**Page excerpt:**
####################
Monday, February 01, 2016

FREE - Matthew Trevithick

"American released from Iran prison describes solitary confinement, constant surveillance" by Larisa Epatko, PBS NewsHour 1/28/2016

Excerpt

Matthew Trevithick, the fifth American released from Iran’s notorious Evin Prison this month, described being watched in the months leading up to his detention and the treatment by his interrogators.

Foreigners are openly watched on the streets; their emails and Skype conversations are monitored, he told PBS NewsHour’s Hari Sreenivasan on Thursday.  “You just accept it as the cost of being in Iran.”

A photo Trevithick posted on Twitter perfectly illustrated the combination of Iran’s deep beauty and scrutinizing surveillance, he said.

Trevithick, who was not a part of the prisoner exchange but was released at the same time as the others, was picked up by Iranian authorities as he was leaving Tehran University to buy an airplane ticket home for the holidays.

“I had a simple check-in system with my mother” of texting each day.  When he no longer replied, it triggered her concern, he said.
####################
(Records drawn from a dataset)
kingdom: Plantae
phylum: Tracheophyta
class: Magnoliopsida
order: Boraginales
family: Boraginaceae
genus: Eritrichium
####################
**Your task:**
Continue the blog excerpt about Matthew Trevithick's release from Evin Prison, picking up after its last sentence.

**Exercise result:**
“I was arrested and accused of trying to overthrow the Iranian government.  They said I had access to bank accounts with millions of dollars in them, and that I knew the locations of weapons caches around the country,” he said, adding that they weren’t happy when he told them all he had were some Farsi textbooks and a pencil.

In all, Trevithick spent 41 days in the prison, 29 of them in solitary confinement.  The six-by-seven-foot cell was empty except for a thin rug.  Everything was worn, including the flip-flops they gave him to wear, indicating that many people passed through before him and many would likely follow.  “In a very bizarre way, you take a small bit of comfort that you’re not alone in being in this less than desirable place.”